# [Task description]
In the text about the Elections Canada interpretation note, repeat word for word the passage starting at "Elections Canada has" and ending at "especially during elections.".

# [Text block]

+++++

New Elections Canada Interpretation Note Marks Seismic Shift in Regulation of Election Advertising on the Internet

Elections Canada has made a change in its interpretation of election advertising on the internet that will have a massive impact on how political advertising is conducted by third parties, especially during elections.

This new interpretation is contained in an interpretation note that was published yesterday, and is available on the Elections Canada website here:

The interpretation is also included in the newest version of the Election advertising handbook for Third Parties, Financial Agents and Auditors, which is available here:

Previously, videos and other content that were posted on the internet without a placement cost could be considered as election advertising. Content posted on youtube, on third parties’ own websites, even tweets and facebook pages were considered to be election advertising. The costs of producing a video or other content (as well as any placement costs) were considered an election advertising expense, limiting the content that third parties could put online. For example if a third party incurred more than $150,000 in production costs to make a video for its website and youtube, the third party may have been required to take it down during the campaign period as it could put the third party over the election advertising expense limit.

Now, Elections Canada will consider that election messages communicated over the Internet are election advertising only if they have, or would normally have, a placement cost and meet the statutory criteria of promoting or opposing a registered party or candidate.

This means that videos and other content that a third party puts on its own website or shares through social media for free (no placement cost) will not be considered election advertising.

+++++

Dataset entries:
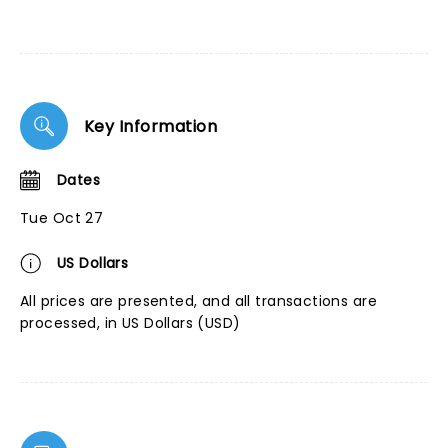
Key Information
Dates
Tue Oct 27
US Dollars
All prices are presented, and all transactions are
processed, in US Dollars (USD)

+++++

# [Response to this exercise]
Elections Canada has made a change in its interpretation of election advertising on the internet that will have a massive impact on how political advertising is conducted by third parties, especially during elections.